Azure Resources, SDK Links, Tutorials, Helpful Tidbits, and Permissions Management
SDKs and Tools
Azure offers two types of SDKs. Unified SDKs are built on a “common core” and are recommended for all new projects. Standard SDKs are avilable for older projects or languages unsupported by Unified SDKs.
- Standard .NET SDKs (also included with Visual Studio 2019)
- Standard Java SDKs
- Standard Python SDKs
- Standard PHP SDKs
- Standard Go SDKs
- Azure SDKs Page
- Visual Studio 2019 has excellent integrations with Azure services, especially when using C#/.NET.
- Azure Extensions for VSCode
- Azure CLI is a set of Azure tools for use in the command line.
- Azure Cloud Shell
- Azure Storage Explorer
- Azure Data Studio
- Azure Tools Page
- Microsoft Documentation Home
- Getting Started with Azure
- Microsoft Learn - Azure
- Azure Documentation
- Azure 15-Minute Tutorials
- Getting Started with Visual Studio
- Developing Azure Functions with Visual Studio
- Deploying Azure Applications with VSCode
- The Developer’s Guide to Azure
Take Advantage of Resource Groups
Most resources on Azure require supporting resources to be provisioned alongside the main offering. For example, provisioning a VM will also require a Storage Account, Virtual Networking, etc. All of a project’s resources will be provisioned under the resource group that you specify at the time of creation.
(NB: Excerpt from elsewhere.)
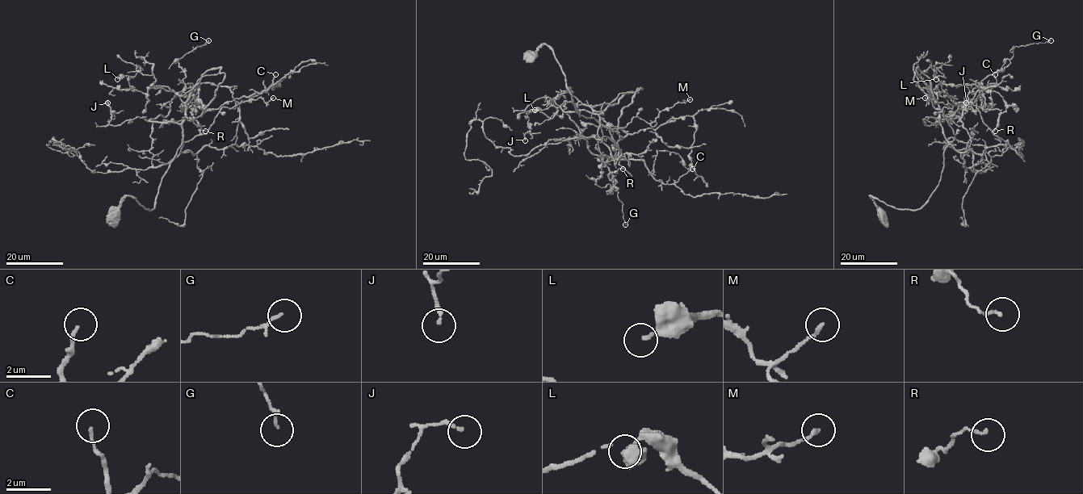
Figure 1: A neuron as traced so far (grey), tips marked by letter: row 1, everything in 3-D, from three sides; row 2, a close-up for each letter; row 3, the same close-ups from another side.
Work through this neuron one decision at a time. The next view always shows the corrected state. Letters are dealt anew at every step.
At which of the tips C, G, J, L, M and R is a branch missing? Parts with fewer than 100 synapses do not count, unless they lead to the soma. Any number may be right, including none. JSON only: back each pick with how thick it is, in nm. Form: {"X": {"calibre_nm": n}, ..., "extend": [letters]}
{"extend": []}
A resource group is a collection of related resources for a project. You can set permissions and other settings for the entire resource group instead of each resource individually.
Remember to delete the entire resource group when deleting resources in order to avoid getting charged for vestigial resources.
Take Note of Supported Protocols
The protocols that Azure supports for communicating with its services differs from that of AWS or GCP. Depending on the application you wish to build, the supported protocols may affect your architecture. Refer to the documentation for information specific to each service.
Security and Permissions Management
Role-Based Access Control (RBAC)
Access to Azure resources is managed through RBAC. RBAC allows you to define how to grant access. It can be done based on resource type, subscriptions, resource groups, or the specific resources themselves. Before continuing, see the Azure documentation page on RBAC. RBAC uses the concept of a role assignment to assign permissions. Role assignments have three parts.
Security Principals are objects that represent the entity that must be granted permissions. There are four types of security principals: users, groups, service principals, and managed identities. See the documentation page for more info on what each type of security principal is for.
Role Definitions are the actual set of permissions that will be granted to the security principal. Often simply called a role, the collection of role definitions covers everything from full administrative access to granular control over a specific service. Adding or removing definitions from the role controls what permission the principal has.
Scope lets permissions be further constrained based on the resources in question. This allows for scenarios such as allowing a user to be a full admin over one resource group but no access to another. Thanks to this, granting a user the “Owner” permissions does not necessarily mean they will have owner access to the entire account.
Once again, refer to the RBAC documentation for more detailed information on role assignements.
Azure Active Directory (Azure AD)
Active Directory is a different from RBAC. While RBAC is focused on access management for cloud account users, Active Directory helps manage credentials and access for cloud applications and networks. Active Directory provides features like user management, user directories, reporting, password management and Single-Sign-On (SSO) services. It also supports using solutions like OAuth to easily secure applications built with Azure. There are many more features and both free and numerous paid tiers for Active Directory. See the Active Directory documentation for information on how to use it.
Azure also provides many more tools and services for securing your applications. See the Azure Security page to get started.